As novas soluções deverão ser integradas a sistemas já operados pelo Serpro em parceria com instituições como o Instituto Nacional de Colonização e Reforma Agrária (Incra), responsável pelo SNCR, Sigef-Geo e CTR; o Ministério do Desenvolvimento Agrário e Agricultura Familiar (MDA), com o Terras do Brasil; e a Secretaria do Patrimônio da União (SPU), com o SPUnet.
O programa também prevê a integração de informações do Cadastro Ambiental Rural, do registro eletrônico de imóveis, dos sistemas de controle de produtos florestais, de monitoramento de incêndios e de outras bases territoriais e ambientais.

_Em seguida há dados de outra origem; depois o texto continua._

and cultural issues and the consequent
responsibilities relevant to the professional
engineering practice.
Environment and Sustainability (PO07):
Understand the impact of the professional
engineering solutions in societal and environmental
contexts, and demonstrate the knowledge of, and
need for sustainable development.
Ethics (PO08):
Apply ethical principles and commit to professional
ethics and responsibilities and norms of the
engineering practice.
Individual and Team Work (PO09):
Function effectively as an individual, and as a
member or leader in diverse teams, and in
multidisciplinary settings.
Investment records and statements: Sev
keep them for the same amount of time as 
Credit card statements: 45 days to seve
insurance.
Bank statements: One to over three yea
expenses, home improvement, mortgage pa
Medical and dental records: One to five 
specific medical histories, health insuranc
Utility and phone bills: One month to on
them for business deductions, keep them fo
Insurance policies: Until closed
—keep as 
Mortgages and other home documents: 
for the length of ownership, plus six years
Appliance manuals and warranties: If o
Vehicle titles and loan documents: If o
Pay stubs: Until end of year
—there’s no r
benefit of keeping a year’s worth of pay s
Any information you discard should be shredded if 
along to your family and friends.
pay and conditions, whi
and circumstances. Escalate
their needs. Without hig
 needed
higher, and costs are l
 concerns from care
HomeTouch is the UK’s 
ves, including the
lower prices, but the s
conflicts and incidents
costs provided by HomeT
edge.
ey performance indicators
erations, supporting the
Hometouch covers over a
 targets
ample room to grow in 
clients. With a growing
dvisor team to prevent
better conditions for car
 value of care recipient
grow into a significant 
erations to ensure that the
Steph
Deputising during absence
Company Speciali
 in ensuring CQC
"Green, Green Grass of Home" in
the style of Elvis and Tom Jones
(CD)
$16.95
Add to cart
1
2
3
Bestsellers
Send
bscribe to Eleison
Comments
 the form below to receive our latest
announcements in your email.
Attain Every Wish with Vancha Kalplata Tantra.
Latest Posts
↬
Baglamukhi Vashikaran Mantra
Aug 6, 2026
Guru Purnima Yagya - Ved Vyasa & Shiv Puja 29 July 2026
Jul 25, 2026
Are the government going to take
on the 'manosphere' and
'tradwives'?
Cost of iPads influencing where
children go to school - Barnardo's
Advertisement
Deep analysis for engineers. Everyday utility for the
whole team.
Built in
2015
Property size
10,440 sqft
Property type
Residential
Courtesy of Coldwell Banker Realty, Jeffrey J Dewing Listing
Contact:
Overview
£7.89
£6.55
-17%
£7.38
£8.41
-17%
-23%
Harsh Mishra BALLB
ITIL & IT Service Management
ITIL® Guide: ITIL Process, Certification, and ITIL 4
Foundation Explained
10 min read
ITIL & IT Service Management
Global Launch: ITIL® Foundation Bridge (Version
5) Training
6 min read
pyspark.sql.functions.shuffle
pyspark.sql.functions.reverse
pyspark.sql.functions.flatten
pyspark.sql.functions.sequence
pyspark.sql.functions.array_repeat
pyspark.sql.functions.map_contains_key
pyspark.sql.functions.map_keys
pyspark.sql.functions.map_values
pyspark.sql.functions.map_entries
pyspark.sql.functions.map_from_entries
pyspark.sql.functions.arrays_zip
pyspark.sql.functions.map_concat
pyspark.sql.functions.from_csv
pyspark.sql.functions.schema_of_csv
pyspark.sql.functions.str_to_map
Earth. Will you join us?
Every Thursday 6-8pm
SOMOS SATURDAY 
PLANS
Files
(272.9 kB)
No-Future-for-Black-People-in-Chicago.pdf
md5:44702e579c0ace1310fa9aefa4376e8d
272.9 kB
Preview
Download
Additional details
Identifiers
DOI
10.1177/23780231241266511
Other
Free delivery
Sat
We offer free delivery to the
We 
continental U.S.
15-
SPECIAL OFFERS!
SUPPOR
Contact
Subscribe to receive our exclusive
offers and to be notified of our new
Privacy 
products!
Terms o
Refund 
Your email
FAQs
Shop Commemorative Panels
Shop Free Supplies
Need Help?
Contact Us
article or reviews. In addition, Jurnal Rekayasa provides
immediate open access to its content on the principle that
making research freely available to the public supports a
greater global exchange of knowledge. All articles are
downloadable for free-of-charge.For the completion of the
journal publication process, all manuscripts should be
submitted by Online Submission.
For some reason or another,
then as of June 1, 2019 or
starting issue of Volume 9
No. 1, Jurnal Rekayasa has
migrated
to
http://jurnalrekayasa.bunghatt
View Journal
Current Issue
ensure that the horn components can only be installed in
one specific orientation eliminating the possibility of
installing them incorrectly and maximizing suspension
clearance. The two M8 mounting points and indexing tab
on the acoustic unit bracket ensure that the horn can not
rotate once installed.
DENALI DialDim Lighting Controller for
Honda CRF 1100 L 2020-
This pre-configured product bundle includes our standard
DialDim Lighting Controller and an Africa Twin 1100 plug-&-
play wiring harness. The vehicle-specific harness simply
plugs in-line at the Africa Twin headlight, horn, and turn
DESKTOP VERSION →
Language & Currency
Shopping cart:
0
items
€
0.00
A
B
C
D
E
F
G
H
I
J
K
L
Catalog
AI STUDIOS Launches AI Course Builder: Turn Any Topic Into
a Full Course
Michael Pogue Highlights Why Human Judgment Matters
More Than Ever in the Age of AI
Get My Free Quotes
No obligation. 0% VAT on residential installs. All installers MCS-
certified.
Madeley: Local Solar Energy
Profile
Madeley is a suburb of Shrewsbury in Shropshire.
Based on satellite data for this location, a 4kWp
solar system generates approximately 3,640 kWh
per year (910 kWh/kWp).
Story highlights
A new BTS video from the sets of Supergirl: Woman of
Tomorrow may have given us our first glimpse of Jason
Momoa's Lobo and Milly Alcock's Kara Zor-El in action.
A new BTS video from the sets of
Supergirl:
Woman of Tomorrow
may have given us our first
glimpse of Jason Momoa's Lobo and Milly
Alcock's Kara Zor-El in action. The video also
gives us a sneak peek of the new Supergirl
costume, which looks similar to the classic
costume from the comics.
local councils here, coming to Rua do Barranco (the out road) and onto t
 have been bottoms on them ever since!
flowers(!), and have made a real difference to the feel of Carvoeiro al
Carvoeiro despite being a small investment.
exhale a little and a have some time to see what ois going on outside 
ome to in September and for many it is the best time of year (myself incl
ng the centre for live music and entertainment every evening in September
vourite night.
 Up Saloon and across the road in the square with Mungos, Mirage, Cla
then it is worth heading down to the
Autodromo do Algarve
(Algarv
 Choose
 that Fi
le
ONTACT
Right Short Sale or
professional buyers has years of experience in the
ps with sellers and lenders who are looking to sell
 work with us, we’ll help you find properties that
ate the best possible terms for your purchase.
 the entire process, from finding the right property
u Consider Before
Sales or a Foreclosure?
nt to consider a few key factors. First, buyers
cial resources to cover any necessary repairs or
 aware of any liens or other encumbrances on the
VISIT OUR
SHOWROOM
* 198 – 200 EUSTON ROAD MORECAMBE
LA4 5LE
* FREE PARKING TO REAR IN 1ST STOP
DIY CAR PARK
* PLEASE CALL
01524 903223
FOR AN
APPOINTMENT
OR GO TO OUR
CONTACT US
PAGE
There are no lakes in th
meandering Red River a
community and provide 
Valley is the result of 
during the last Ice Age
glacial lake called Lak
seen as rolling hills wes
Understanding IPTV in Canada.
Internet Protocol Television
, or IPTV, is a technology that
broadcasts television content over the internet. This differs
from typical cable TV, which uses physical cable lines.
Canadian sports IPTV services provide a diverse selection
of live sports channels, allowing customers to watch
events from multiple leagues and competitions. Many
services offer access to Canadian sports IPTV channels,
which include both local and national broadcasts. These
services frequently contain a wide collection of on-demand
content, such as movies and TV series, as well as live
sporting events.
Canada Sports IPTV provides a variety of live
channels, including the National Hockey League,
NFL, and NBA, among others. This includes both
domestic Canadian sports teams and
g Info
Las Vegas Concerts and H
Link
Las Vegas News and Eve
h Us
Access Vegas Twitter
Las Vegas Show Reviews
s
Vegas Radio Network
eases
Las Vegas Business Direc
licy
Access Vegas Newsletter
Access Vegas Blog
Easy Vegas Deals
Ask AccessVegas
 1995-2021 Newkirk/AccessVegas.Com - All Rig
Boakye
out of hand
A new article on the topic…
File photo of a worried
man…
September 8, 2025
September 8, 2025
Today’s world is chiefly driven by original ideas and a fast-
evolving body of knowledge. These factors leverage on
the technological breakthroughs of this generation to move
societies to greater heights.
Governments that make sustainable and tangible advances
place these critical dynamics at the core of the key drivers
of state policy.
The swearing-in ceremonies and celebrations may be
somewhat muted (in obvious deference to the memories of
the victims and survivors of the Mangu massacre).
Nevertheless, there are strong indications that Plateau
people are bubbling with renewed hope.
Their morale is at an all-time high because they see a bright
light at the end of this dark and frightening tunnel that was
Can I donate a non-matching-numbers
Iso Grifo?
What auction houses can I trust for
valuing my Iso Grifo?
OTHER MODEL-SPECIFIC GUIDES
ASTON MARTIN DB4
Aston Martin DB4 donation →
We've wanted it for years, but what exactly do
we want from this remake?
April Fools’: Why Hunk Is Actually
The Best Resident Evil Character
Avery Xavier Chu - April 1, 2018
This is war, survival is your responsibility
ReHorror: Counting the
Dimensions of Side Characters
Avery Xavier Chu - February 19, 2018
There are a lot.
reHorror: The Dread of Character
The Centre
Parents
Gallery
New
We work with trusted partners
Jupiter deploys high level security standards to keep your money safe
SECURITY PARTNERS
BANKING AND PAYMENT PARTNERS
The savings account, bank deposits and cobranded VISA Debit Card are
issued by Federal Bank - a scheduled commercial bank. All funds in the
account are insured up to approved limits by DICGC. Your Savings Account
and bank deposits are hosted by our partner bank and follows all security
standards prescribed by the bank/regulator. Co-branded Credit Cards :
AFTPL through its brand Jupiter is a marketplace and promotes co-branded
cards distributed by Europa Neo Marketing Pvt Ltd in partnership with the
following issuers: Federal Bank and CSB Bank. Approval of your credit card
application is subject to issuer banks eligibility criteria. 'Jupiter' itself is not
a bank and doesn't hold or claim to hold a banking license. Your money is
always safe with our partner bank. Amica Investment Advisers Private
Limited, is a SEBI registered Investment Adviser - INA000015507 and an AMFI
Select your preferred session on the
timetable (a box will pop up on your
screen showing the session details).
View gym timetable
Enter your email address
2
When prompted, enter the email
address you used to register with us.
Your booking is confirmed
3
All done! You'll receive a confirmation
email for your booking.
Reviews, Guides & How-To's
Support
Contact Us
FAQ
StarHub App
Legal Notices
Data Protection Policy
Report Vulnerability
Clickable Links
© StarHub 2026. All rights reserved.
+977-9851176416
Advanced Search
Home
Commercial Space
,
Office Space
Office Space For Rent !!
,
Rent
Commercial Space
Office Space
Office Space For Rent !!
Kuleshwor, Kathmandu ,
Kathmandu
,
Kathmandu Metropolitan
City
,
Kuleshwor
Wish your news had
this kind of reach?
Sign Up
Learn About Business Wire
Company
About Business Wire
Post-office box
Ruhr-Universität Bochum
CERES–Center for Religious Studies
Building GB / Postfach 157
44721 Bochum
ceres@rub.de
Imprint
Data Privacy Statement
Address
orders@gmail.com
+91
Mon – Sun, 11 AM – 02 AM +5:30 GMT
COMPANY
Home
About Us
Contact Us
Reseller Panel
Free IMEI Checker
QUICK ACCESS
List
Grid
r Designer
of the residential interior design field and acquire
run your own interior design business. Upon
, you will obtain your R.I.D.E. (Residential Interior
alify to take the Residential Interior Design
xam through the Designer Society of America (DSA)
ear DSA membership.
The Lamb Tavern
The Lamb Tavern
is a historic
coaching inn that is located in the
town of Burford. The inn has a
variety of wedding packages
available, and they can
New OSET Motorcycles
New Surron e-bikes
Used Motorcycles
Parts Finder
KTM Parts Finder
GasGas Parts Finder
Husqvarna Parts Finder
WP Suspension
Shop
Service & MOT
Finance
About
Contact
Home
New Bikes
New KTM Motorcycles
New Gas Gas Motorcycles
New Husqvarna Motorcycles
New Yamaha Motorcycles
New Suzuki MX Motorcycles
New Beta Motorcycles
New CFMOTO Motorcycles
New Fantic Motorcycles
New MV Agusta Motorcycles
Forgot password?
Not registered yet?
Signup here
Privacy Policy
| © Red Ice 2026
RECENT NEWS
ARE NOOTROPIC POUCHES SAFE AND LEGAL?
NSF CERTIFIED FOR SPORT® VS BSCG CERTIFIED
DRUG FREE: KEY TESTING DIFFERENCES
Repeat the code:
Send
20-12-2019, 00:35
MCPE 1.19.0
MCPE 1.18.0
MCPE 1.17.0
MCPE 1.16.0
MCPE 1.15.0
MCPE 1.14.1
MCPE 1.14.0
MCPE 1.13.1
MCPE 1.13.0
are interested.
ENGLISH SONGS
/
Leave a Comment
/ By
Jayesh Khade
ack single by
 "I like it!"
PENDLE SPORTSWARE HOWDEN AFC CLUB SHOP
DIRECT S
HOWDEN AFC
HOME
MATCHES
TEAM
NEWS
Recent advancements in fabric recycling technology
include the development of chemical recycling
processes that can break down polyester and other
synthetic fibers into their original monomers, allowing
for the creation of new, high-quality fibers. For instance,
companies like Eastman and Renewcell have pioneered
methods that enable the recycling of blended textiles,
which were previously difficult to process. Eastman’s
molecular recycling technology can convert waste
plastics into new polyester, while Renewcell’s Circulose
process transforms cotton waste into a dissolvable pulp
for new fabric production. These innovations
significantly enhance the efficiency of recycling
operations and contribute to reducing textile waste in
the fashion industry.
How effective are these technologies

Segundo a gerente de Negócios do Serpro, Aline Cappele, a inteligência artificial deverá ser utilizada em, pelo menos, duas frentes. “Há expectativa de utilização de inteligência artificial no apoio à análise automatizada de documentos, reduzindo atividades realizadas manualmente, e no processamento e interpretação de imagens geoespaciais, para apoiar análises técnicas e a tomada de decisão”, explica.
Menos burocracia e maior capacidade de análise
Para o governo, a expectativa é que a integração de dados e o uso de inteligência artificial ampliem a capacidade de execução de políticas públicas que atualmente enfrentam limitações de recursos e de capacidade analítica. Para a sociedade, os benefícios esperados incluem a simplificação do acesso às políticas públicas e a redução dos prazos de análise em procedimentos de regularização fundiária e ambiental. "A integração também poderá evitar que o cidadão tenha de apresentar novamente informações que já estão disponíveis em bases públicas, além de oferecer dados mais confiáveis para a atuação dos órgãos envolvidos", exemplifica Aline.
O programa é resultado de uma cooperação entre instituições públicas, empresas de tecnologia e organizações de pesquisa. Além do MGI, da RNP e do Serpro, participaram do lançamento representantes da Casa Civil da Presidência da República, do Ministério da Ciência, Tecnologia e Inovação, do Instituto Nacional de Pesquisas Espaciais e da Dataprev.